Examples for our live data
Examle
The code is run in our jupyterlab server, which will fetch out the data from our postgres database. Due to the size of the data, I have limited the max_depth and max_width to 10.
Code
The following is the code for the live data:
from collections import deque
@lru_cache(maxsize=256)
def get_color(label: str) -> str:
label = str(uuid.uuid5(UUID_NAMESPACE, label))
label_color = hex(int("".join(map(str, map(ord, label)))) & 0x00FFFFFF)
return "#{:f<6}".format(label_color[2:])
UUID_NAMESPACE_SEED = os.getenv("UUID_NAMESPACE_SEED", "f0d2633b-cd8b-45ca-ae86-1d5c759ba0d1")
UUID_NAMESPACE = uuid.UUID("urn:uuid:{}".format(UUID_NAMESPACE_SEED), version=4)
def draw_subtree(node_id, max_depth=5, max_width=float('inf'), show_buttons=False):
got_net = Network(notebook=True, cdn_resources='in_line', layout=True, directed=True, height='1500px')
edge_pointer = 'in'
with g.session_scope() as s:
root = g.nodes().get(node_id)
marked = set()
queue = deque([(root, 0)])
marked.add(root.node_id)
got_net.add_node(
root.node_id,
label=root.label,
title=f'{root.label} {root.node_id}\n' + '\n'.join(f"{k}: {v}" for k, v in root.props.items()),
level=0,
color=get_color(root.label)
)
while queue:
current, depth = queue.popleft()
if depth + 1 > max_depth:
continue
edges = current.edges_out if edge_pointer == "out" else current.edges_in
for i, edge in enumerate(edges, 1):
n = edge.dst if edge_pointer == "out" else edge.src
if n.node_id not in marked:
queue.append((n, depth + 1))
marked.add(n.node_id)
got_net.add_node(
n.node_id,
label=n.label,
title=f'{n.label} {n.node_id}\n' + '\n'.join(f"{k}: {v}" for k, v in n.props.items()),
level=depth+1,
color=get_color(n.label)
)
got_net.add_edge(edge.src.node_id, edge.dst.node_id)
if i >= max_width:
break
neighbor_map = got_net.get_adj_list()
if show_buttons:
got_net.show_buttons()
return got_net.show("gameofthrones.html")

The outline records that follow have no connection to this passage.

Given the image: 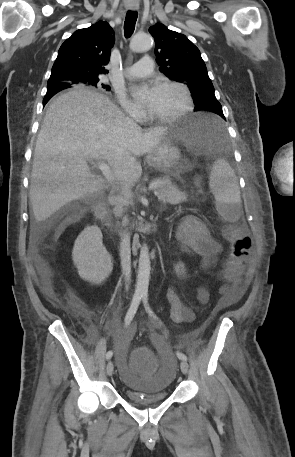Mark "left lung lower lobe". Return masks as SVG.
Instances as JSON below:
<instances>
[{
    "mask_svg": "<svg viewBox=\"0 0 295 457\" xmlns=\"http://www.w3.org/2000/svg\"><path fill=\"white\" fill-rule=\"evenodd\" d=\"M205 111L213 112V113L218 114L219 116H221L223 119H225L221 107H207V109H206ZM205 127H206V130H207L211 135H213V133L215 132V129H214L213 125H211V124H206Z\"/></svg>",
    "mask_w": 295,
    "mask_h": 457,
    "instance_id": "left-lung-lower-lobe-1",
    "label": "left lung lower lobe"
}]
</instances>
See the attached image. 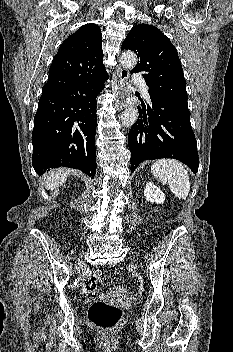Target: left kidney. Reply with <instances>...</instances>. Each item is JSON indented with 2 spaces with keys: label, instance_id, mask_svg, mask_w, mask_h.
<instances>
[{
  "label": "left kidney",
  "instance_id": "left-kidney-1",
  "mask_svg": "<svg viewBox=\"0 0 233 352\" xmlns=\"http://www.w3.org/2000/svg\"><path fill=\"white\" fill-rule=\"evenodd\" d=\"M144 196L146 197V200L151 203L155 202L161 204L165 201L164 193L152 182L146 183Z\"/></svg>",
  "mask_w": 233,
  "mask_h": 352
}]
</instances>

The thing to notice about this code is that, to get good hierarchical layout, I rewrte the bsf method in our psqlgraph repo and set the level property for each node. This was before I figure out the hierarchical sortMethod property. But I kept this implementation so I can set the max_width for my graph.